COSIMA / cosima-recipes

A cookbook of recipes (i.e., examples) for analysing ocean and sea ice model output
https://cosima-recipes.readthedocs.io
Apache License 2.0
46 stars 66 forks source link

Converting notebooks from COSIMA Cookbook to ACCESS-NRI intake catalog #313

Open navidcy opened 10 months ago

navidcy commented 10 months ago

Why we need to have two ways for people to load output? At the moment, after #298, we have tutorials both for the cookbook and for the ACCESS-NRI Intake catalog

https://cosima-recipes.readthedocs.io/en/latest/tutorials.html

Let's just leave the best of the two. Is ACCESS-NRI Intake catalog the future?
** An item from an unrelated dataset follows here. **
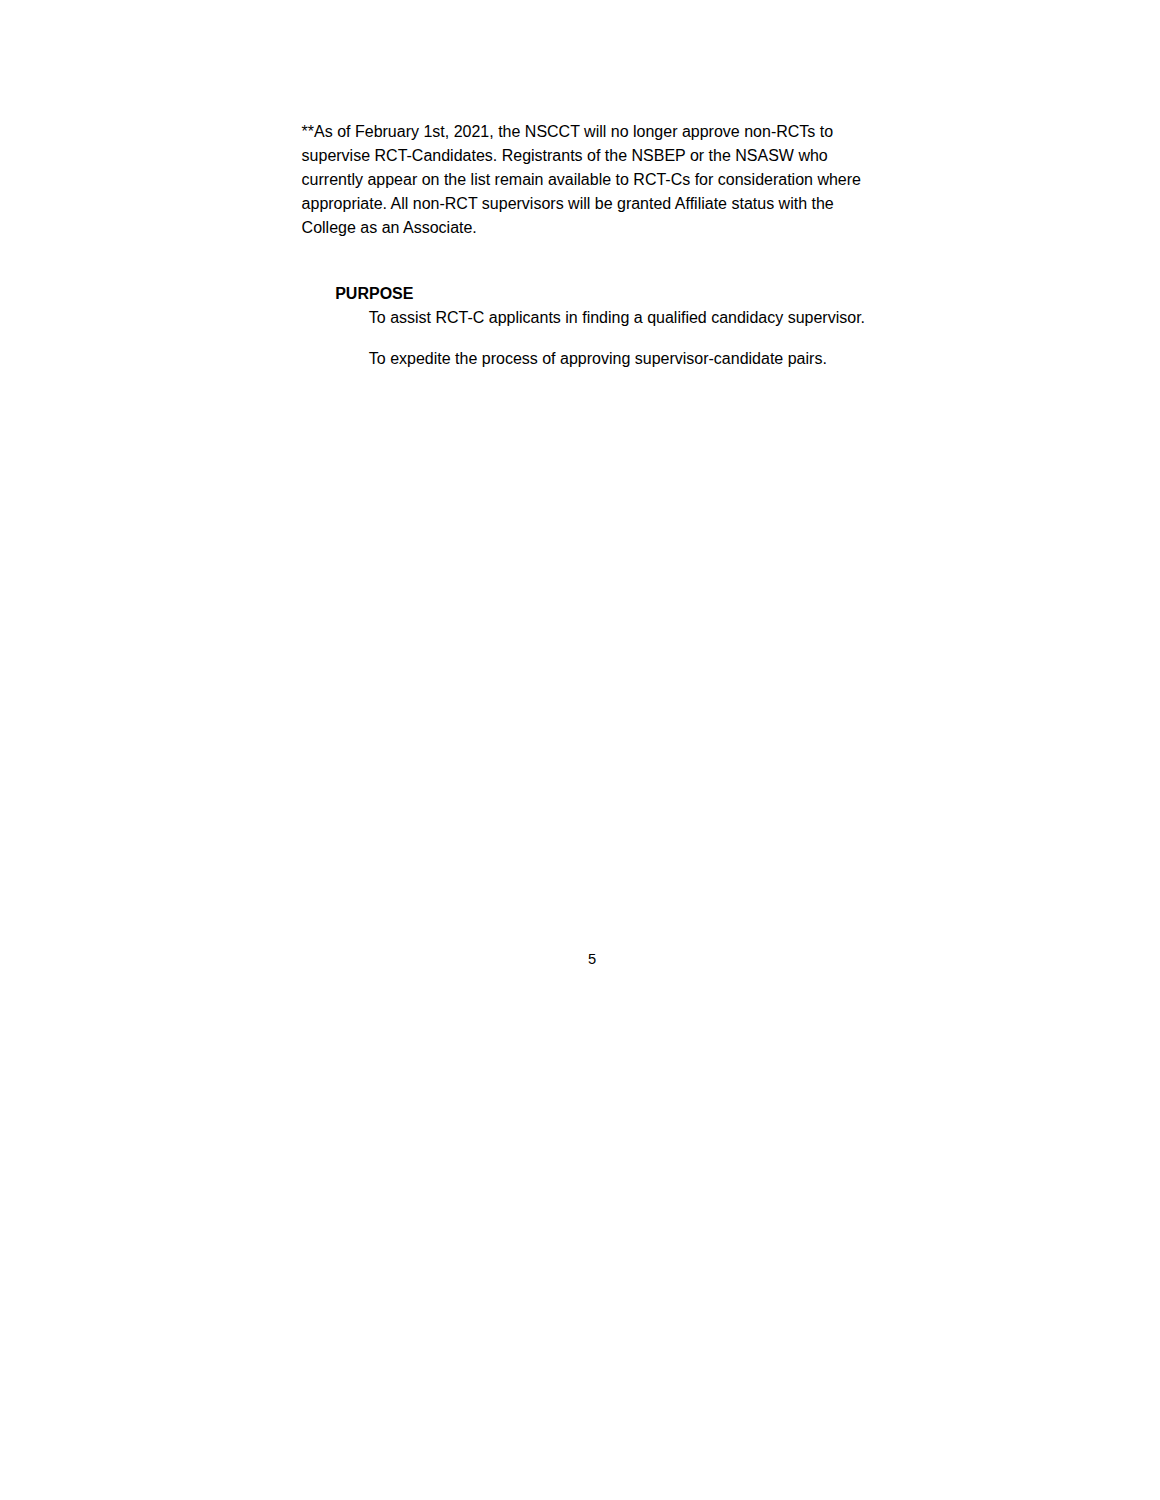**As of February 1st, 2021, the NSCCT will no longer approve non-RCTs to supervise RCT-Candidates. Registrants of the NSBEP or the NSASW who currently appear on the list remain available to RCT-Cs for consideration where appropriate. All non-RCT supervisors will be granted Affiliate status with the College as an Associate.
PURPOSE
To assist RCT-C applicants in finding a qualified candidacy supervisor.
To expedite the process of approving supervisor-candidate pairs.
5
Let's make that the default in all examples and drop the cookbook then?

cc @angus-g, @aidanheerdegen, @AndyHoggANU, @aekiss, @adele-morrison, @anton-seaice, @PaulSpence, @rmholmes, @edoddridge, @micaeljtoliveira

Recipes

Tutorials

ACCESS-OM2-GMD-Paper-Figs

navidcy commented 10 months ago

310 seems relevant

aidanheerdegen commented 10 months ago

Largely this is up to the COSIMA community, but it is likely a choice you will be forced to make for a few reasons:

  1. The Cookbook Database does not scale well, particularly in the time taken to index data
  2. The infrastructure which runs the indexing will likely cease to exist by the end of the first quarter of 2024 (the accessdev Virtual Machine is scheduled to be shuttered, and this is what provides the outward facing web address for the jenkins service)
  3. There are no resources to do more than just maintain the Cookbook DB (@micaeljtoliveira does what he can, but he has many other high priority tasks)
  4. ACCESS-NRI has chosen to support the Intake Catalogue (in part for some of the reasons above)

So I'd suggest taking this to a COSIMA meeting and making the community aware that a decision needs to be made, and probably the sooner the better.
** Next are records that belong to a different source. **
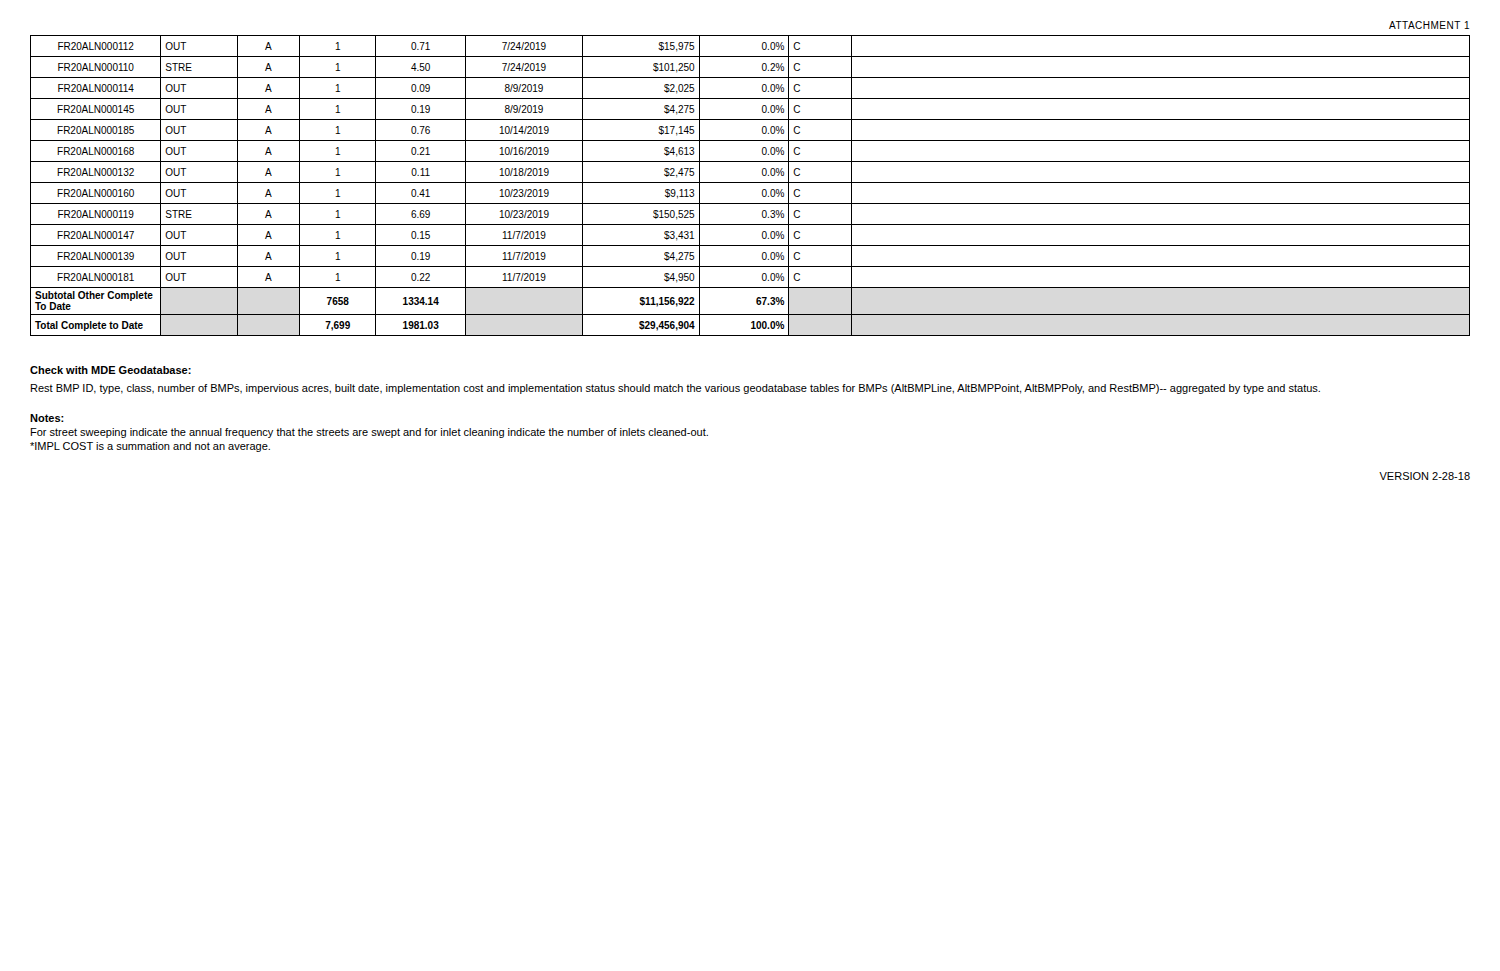ATTACHMENT 1
| FR20ALN000112 | OUT | A | 1 | 0.71 | 7/24/2019 | $15,975 | 0.0% | C | |
| FR20ALN000110 | STRE | A | 1 | 4.50 | 7/24/2019 | $101,250 | 0.2% | C | |
| FR20ALN000114 | OUT | A | 1 | 0.09 | 8/9/2019 | $2,025 | 0.0% | C | |
| FR20ALN000145 | OUT | A | 1 | 0.19 | 8/9/2019 | $4,275 | 0.0% | C | |
| FR20ALN000185 | OUT | A | 1 | 0.76 | 10/14/2019 | $17,145 | 0.0% | C | |
| FR20ALN000168 | OUT | A | 1 | 0.21 | 10/16/2019 | $4,613 | 0.0% | C | |
| FR20ALN000132 | OUT | A | 1 | 0.11 | 10/18/2019 | $2,475 | 0.0% | C | |
| FR20ALN000160 | OUT | A | 1 | 0.41 | 10/23/2019 | $9,113 | 0.0% | C | |
| FR20ALN000119 | STRE | A | 1 | 6.69 | 10/23/2019 | $150,525 | 0.3% | C | |
| FR20ALN000147 | OUT | A | 1 | 0.15 | 11/7/2019 | $3,431 | 0.0% | C | |
| FR20ALN000139 | OUT | A | 1 | 0.19 | 11/7/2019 | $4,275 | 0.0% | C | |
| FR20ALN000181 | OUT | A | 1 | 0.22 | 11/7/2019 | $4,950 | 0.0% | C | |
| Subtotal Other Complete To Date | | | 7658 | 1334.14 | | $11,156,922 | 67.3% | | |
| Total Complete to Date | | | 7,699 | 1981.03 | | $29,456,904 | 100.0% | | |
Check with MDE Geodatabase:
Rest BMP ID, type, class, number of BMPs, impervious acres, built date, implementation cost and implementation status should match the various geodatabase tables for BMPs (AltBMPLine, AltBMPPoint, AltBMPPoly, and RestBMP)-- aggregated by type and status.
Notes:
For street sweeping indicate the annual frequency that the streets are swept and for inlet cleaning indicate the number of inlets cleaned-out.
*IMPL COST is a summation and not an average.
VERSION 2-28-18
One downside of dropping the Cookbook is there is currently no GUI interface for searching the Intake Database. However there are some powerful methods for searching (filtering) the intake catalogue

https://access-nri-intake-catalog.readthedocs.io/en/latest/usage/quickstart.html#data-discovery

Also there are plans for some tools to assist with data discovery from ACCESS-NRI, and we're working on prototypes we hope to share soon.
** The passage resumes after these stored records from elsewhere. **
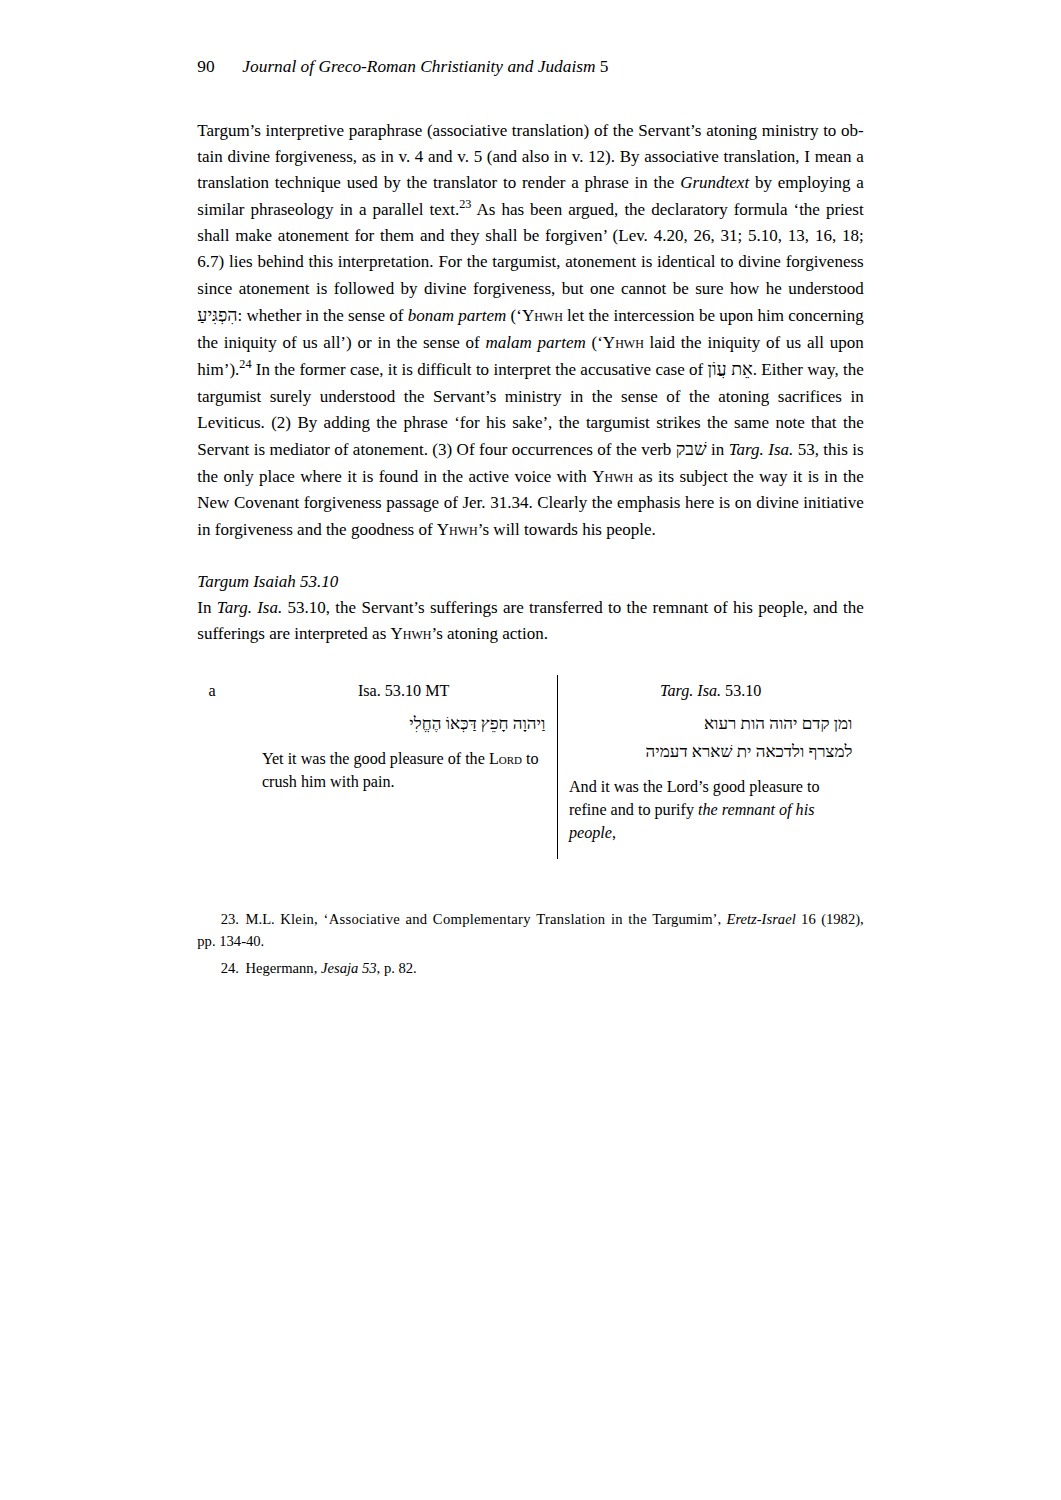90 Journal of Greco-Roman Christianity and Judaism 5
Targum’s interpretive paraphrase (associative translation) of the Servant’s atoning ministry to obtain divine forgiveness, as in v. 4 and v. 5 (and also in v. 12). By associative translation, I mean a translation technique used by the translator to render a phrase in the Grundtext by employing a similar phraseology in a parallel text.23 As has been argued, the declaratory formula ‘the priest shall make atonement for them and they shall be forgiven’ (Lev. 4.20, 26, 31; 5.10, 13, 16, 18; 6.7) lies behind this interpretation. For the targumist, atonement is identical to divine forgiveness since atonement is followed by divine forgiveness, but one cannot be sure how he understood הִפְגִּיעַ: whether in the sense of bonam partem (‘Yhwh let the intercession be upon him concerning the iniquity of us all’) or in the sense of malam partem (‘Yhwh laid the iniquity of us all upon him’).24 In the former case, it is difficult to interpret the accusative case of אֵת עֲוֹן. Either way, the targumist surely understood the Servant’s ministry in the sense of the atoning sacrifices in Leviticus. (2) By adding the phrase ‘for his sake’, the targumist strikes the same note that the Servant is mediator of atonement. (3) Of four occurrences of the verb שׁבק in Targ. Isa. 53, this is the only place where it is found in the active voice with Yhwh as its subject the way it is in the New Covenant forgiveness passage of Jer. 31.34. Clearly the emphasis here is on divine initiative in forgiveness and the goodness of Yhwh’s will towards his people.
Targum Isaiah 53.10
In Targ. Isa. 53.10, the Servant’s sufferings are transferred to the remnant of his people, and the sufferings are interpreted as Yhwh’s atoning action.
| a | Isa. 53.10 MT וַיהוָה חָפֵץ דַּכְּאוֹ הֶחֱלִי Yet it was the good pleasure of the Lord to crush him with pain. | Targ. Isa. 53.10 ומן קדם יהוה הות רעוא למצרף ולדכאה ית שׁארא דעמיה And it was the Lord’s good pleasure to refine and to purify the remnant of his people , |
23. M.L. Klein, ‘Associative and Complementary Translation in the Targumim’, Eretz-Israel 16 (1982), pp. 134-40.
24. Hegermann, Jesaja 53, p. 82.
navidcy commented 10 months ago

Thanks @aidanheerdegen! I'm happy to hear also voices from others here and then take it to a COSIMA meeting -- sounds good!

adele-morrison commented 10 months ago

The advice we had from ACCESS-NRI on this back around the workshop last year was that at that time they didn’t advise switching everything to intake catalogue, because it was so new and untested. But @aidanheerdegen @dougiesquire if you think the intake catalogue is ready for us to switch everything over completely, i think we should do that. We discussed this previously at a COSIMA meeting and agreed we should switch when the time was right (which is maybe now?).

anton-seaice commented 10 months ago

Not much to add from me:

dougiesquire commented 10 months ago

I think @max-anu has been modifying the existing recipes to use the catalog. It would be good to get an update from him. There are definitely datasets that are in the cookbook but not yet in the catalog. I think @max-anu will probably have the best idea of what these are.

aidanheerdegen commented 10 months ago

@anton-seaice makes a good point about retaining existing capability for those who rely on it, identifying deficiencies and setting up a new testing infrastructure.

@dougiesquire is also correct that datasets that are missing from intake should be identified.

@adele-morrison I'm not in a position to say if the intake catalogue is ready or not, but we're rapidly approaching a point where there isn't really an option, so we need to make sure it is.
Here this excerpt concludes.